What was interesting was when I was standing up, my HR was constantly yo-yoing. I was only stood up for 3 minutes. But my HR went up to 102 immediately, then dropped back to around 85, then back up over 100 again, then dropped back down to 85ish again. It seemed to repeat this cycle maybe every 30 seconds. So from that I have no idea if I have POTS or not, but i strongly suspect my heart is fatiguing quickly and cannot maintain the high heart rate, so it jumps up to 100, then tires, goes down to 85, then gets a bit of energy back and gets back to 100, then tires again.

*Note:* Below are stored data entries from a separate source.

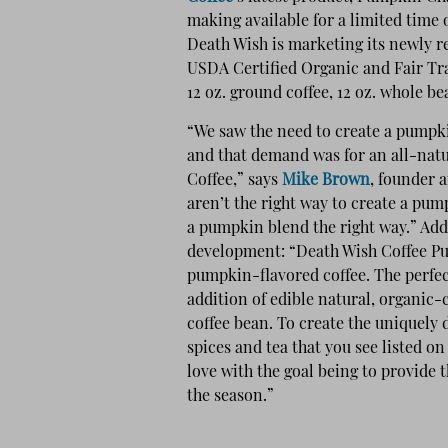
making available for a limited tim
Death Wish is marketing its newly re
USDA Certified Organic and Fair Trad
12 oz. ground coffee, 12 oz. whole b
“We saw the need to create a pumpk
and that demand was for an all-nat
Coffee,” says
Mike Brown
, founder a
aren’t the right way to create a pu
a pumpkin blend the right way.” Add
development: “Death Wish Coffee Pu
pumpkin-flavored coffee. The perfec
addition of edible natural, organic-c
coffee bean. To create the uniquely d
spices and tea that you see listed on 
love with the goal being to provide
the season.”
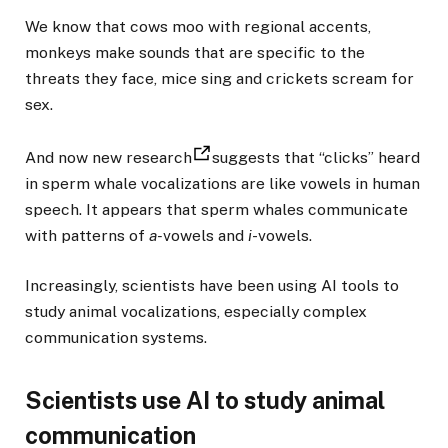
We know that cows moo with regional accents,
monkeys make sounds that are specific to the
threats they face, mice sing and crickets scream for
sex.
And now new research
suggests that “clicks” heard
in sperm whale vocalizations are like vowels in human
speech. It appears that sperm whales communicate
with patterns of
a-
vowels and
i
-vowels.
Increasingly, scientists have been using AI tools to
study animal vocalizations, especially complex
communication systems.
Scientists use AI to study animal
communication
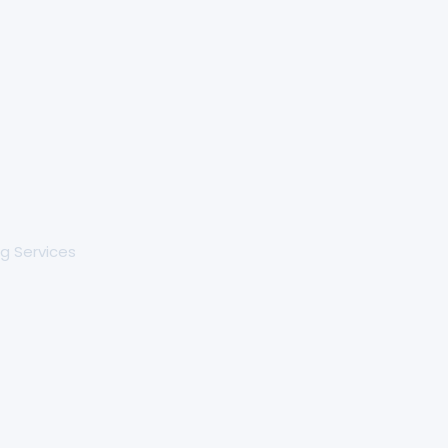
g Services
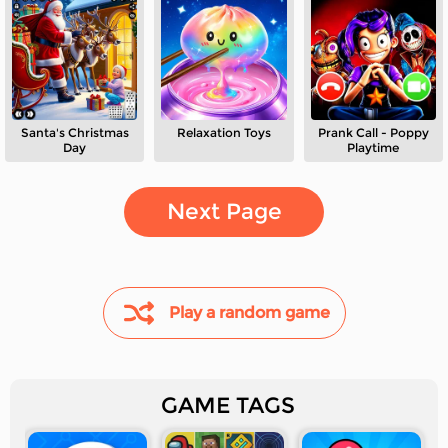
Santa's Christmas
Relaxation Toys
Prank Call - Poppy
Day
Playtime
Next Page
Play a random game
GAME TAGS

Whilst none of those figures appear to be out of the ordinary. Pre illness which was only back in February this year, my resting heart rate was 40ish sometimes as low as 36, my heart rate when just walking around the house was around 55-60, and 100 was the sort of rate it would get to if i was doing a warm up jog before training started. So my HR seems to have increased by around 50% in most cases. I wont have the proper results back from the test for about 3 weeks.

Incidentally I also got some more test results back, and it looks like one of the main reasons I'm fatigued is toxic blockages on my mitochondria. Those seem to be quite significant amounts and was caused by benzoates and benzoquinones. I had a google of what they are, and are contained in petrol fumes, food preservatives and phamaceuticals. I didn't think I was particularly exposed to petrol fumes too much, and I tend to eat fresh foods so didnt think it was likely to come from that. What was interesting was sodium benzoate, and other benzene derivatives were contained in practically every cosmetic i use on a daily basis. From my mouth wash, moisturiser, hair gel, shampoo, shower gel and conditioner and even hand soaps around the house. So the whole time I've been ill I've been perpetually exposing myself to this substance unknowingly. I had a DNA adducts test done too, and although I didn't really understand the meaning of that test too well, it showed benzoates where stuck all over my dna and 1 gene as well. So first thing I think is to avoid all these substances altogether, then work on trying to get rid of what is inside my body.